Forever grateful:  Ling Leong Choong, 62, says this was one of the three wells that fed  the villagers for decades until piped water came to Sitiawan in the 1970s. The wells are in the compound of the house for Pioneer Methodist Church pastors  or “Muk Su Lao” in Chinese. 
Showcase: Set up in 2003, Sitiawan Settlement Museum was  formerly the ” Muk  Su Lao”along  Jalan Lin Chen Mei  in Sitiawan.

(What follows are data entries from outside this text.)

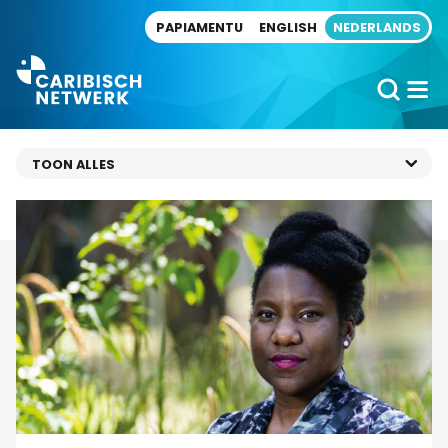
Direct naar artikel
PAPIAMENTU
ENGLISH
NEDERLANDS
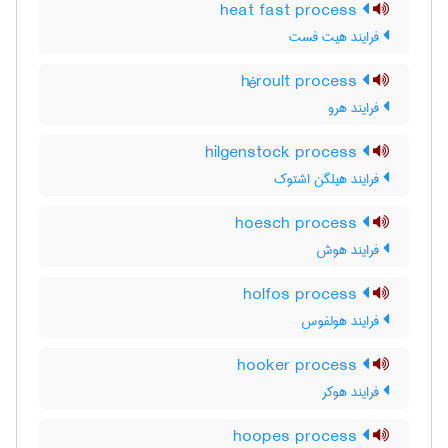
heat fast process
فرایند هیت فست
héroult process
فرایند هرو
hilgenstock process
فرایند هیلگن اشتوک
hoesch process
فرایند هوش
holfos process
فرایند هولفوس
hooker process
فرایند هوکر
hoopes process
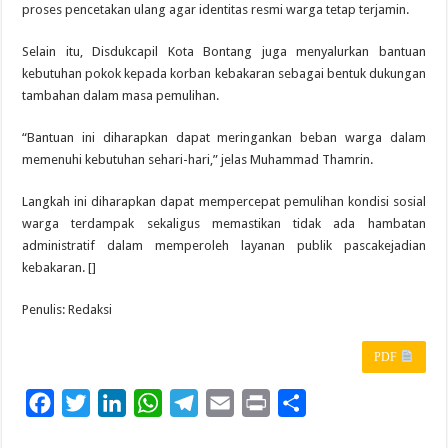
proses pencetakan ulang agar identitas resmi warga tetap terjamin.
Selain itu, Disdukcapil Kota Bontang juga menyalurkan bantuan
kebutuhan pokok kepada korban kebakaran sebagai bentuk dukungan
tambahan dalam masa pemulihan.
“Bantuan ini diharapkan dapat meringankan beban warga dalam
memenuhi kebutuhan sehari-hari,” jelas Muhammad Thamrin.
Langkah ini diharapkan dapat mempercepat pemulihan kondisi sosial
warga terdampak sekaligus memastikan tidak ada hambatan
administratif dalam memperoleh layanan publik pascakejadian
kebakaran. []
Penulis: Redaksi
PDF
F
T
L
W
T
E
P
S
a
w
i
h
e
m
r
h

It provides a glimpse of life in Sitiawan in the good old days and the missionary work in then Malaya. 
One-stop-centre:  The” Muk Su Lao” was the place for the Chinese to go for help in the old days.
Great job:  Shih Toong Siong who wrote the book “The Foochows of Sitiawan ” is a Foochow born and educated 
in Sitiawan.
 Hall of Fame: Some of the prominent figures in Malaysia and Singapore who are descendants of the Foochows in Sitiawan  and documented in the  book – The Foochows of Sitiawan.
While the Sitiawan Settlement Museum  gives a glimpse of history,  the book ” The Foochows of Sitiawan” by Shih Toong Siong is most enlightening.
 Rev  B.F. Van Dyke who became the first resident missionary in Sitiawan together with Ling Ti Kong and Ding Chin Seng  were credited for building a church costing $900( to replace the attap shed) and an orphanage in Sitiawan in 1905
Rev Van Dyke – an American of Dutch origin- was a missionary school teacher from the Anglo Chinese School, Singapore in 1900 before his posting to Sitiawan in March 1904.
Unfortunately Rev Ding Chin Seng passed away in 1906. He was 41.
Ours is 289:  Ling Leong Choong who was born and bred in Sitiawan  says the rubber tappers had labels engraved on to the latex sheets to prove ownership. And 289 was the label for his family, pointing to the samples on the wall.  
Way of life:   Bicycle was the most common and only mode of transport for the poor  in the old days.  The equipment used by rubber tappers are among items displayed at the Sitiawan Settlement Museum.
Simple lifestyle:  A typical kitchen of the Foochows in the old days.
With their farming background, the settlers were also among the first to go into rubber planting in 1905.
And that perhaps is also one of the reasons for many Foochow oil palm smallholders in Sitiawan today.
This pioneer  batch of Foochows may be  small in numbers but they definitely had earned an important place in history.